Day of Events: 2/2/2009

El Chalten was an amazing little town.  Set between a dramatic cliff and the motif of Fitz Roy, it was founded in 1985 and marks one of our favorite destinations thus far.  It’s growing fast though, and hotels and restaurants were being constructed everywhere.  If anyone wants to open a bar down there, I’m all ears!


We stayed at a family run hostel that was both welcoming and awkward.  We spent most of our days hiking so we returned tired and bed-bound and after whipping up a pasta dinner, we usually hit the sack pretty early.  It was when we took a day off to recover that we felt like intruders, bothering a family at home.  Nevertheless, we were paying customers and tried to ignore the feeling.  They had a flat screen tv in their small living room and we put a mean dent in their bootleg DVD collection.  10,000 BC was pretty good, I couldn’t stay awake for Awaken, but Unknown is original, and worth seeing. 

We arrived early February after a 34 hour long trip split across three different buses.  The next morning we woke up as early as we could, and set out to tackle Fitz Roy, or at least its base camp anyway.  It was a beautiful hike from the very first steps. 


Then, after a tiring three plus hours, and an ascent that was both breathtaking and painful, we were finally there with the Fitz Roy and accompanying glaciers in full view. 





It was cold there and I was really happy with the layers I bought from Eastern Mountain Sports.  Apparently reading through Lonely Planet forums instead of studying for the GREs paid off.  We sat on the peak eating our sandwiches, trying to take it all in. 
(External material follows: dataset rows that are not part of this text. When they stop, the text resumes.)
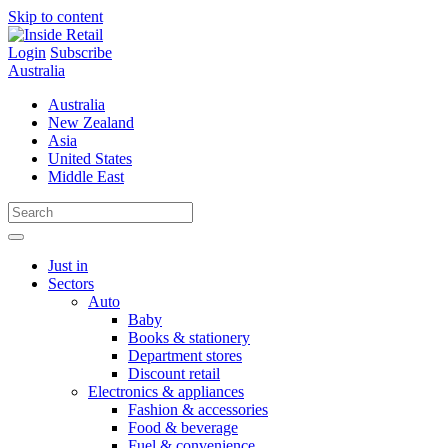
Skip to content
Login
Subscribe
Australia
Australia
New Zealand
Asia
United States
Middle East
Just in
Sectors
Auto
Baby
Books & stationery
Department stores
Discount retail
Electronics & appliances
Fashion & accessories
Food & beverage
Fuel & convenience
But I get restless easily and soon we were walking again, this time to a small glacier being emptied into the lake.  We made our way slowly, slipping and sliding from the angle of the bank and the millions of small rocks that weren’t lodged into place.  It vaguely reminded me of walking on the rocks in Manhattan Beach.  Of course something you can’t do in Brooklyn is snowboard down a large mass of snow that might be thousands of years old.  We made it to the “glacier,” but I’m not sure that’s exactly what it was.  It was a large blanket of snow, not ice, and it seemed to be melting.  My leg fell through the snow more than once.  We hung out for a while, amused that we went to South America, during its summer, only to find ourselves in the middle of a mountain of snow. 
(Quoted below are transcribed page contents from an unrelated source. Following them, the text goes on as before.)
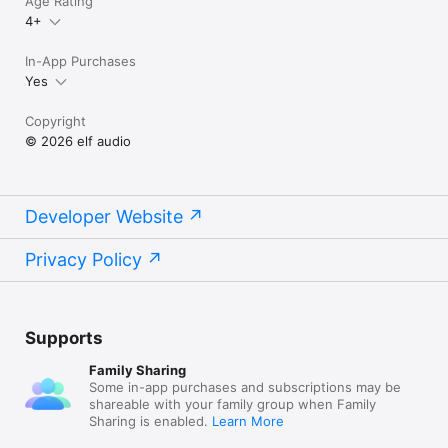
Age Rating
4+
In-App Purchases
Yes
Copyright
© 2026 elf audio
Developer Website
Privacy Policy
Supports
Family Sharing
Some in-app purchases and subscriptions may be
shareable with your family group when Family
Sharing is enabled.
Learn More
We were full of adrenaline and decided we wanted to hike around the lake instead of going back the path we came from.  But we realized quicly we were afraid of heights and the ascent was too steep. 


We headed back and climbed to another view point instead.  There we met an entrepreneurial couple who had recently sold off their bar in the Netherlands, and were taking some time off to search for the next new thing.  We joked that instead of doing the 7 lakes tour in Argentina, they were here to do the 7 hotels tour.  They had been to a number of real estate agencies that specialize in hotels (those exist?), and I guess they were seriously contemplating buying one up.  Cool couple, much older than us with signs of grey hair, but we got along great. 


We shared a few beers with them and that night we slept well, even if we had a room of 10 people!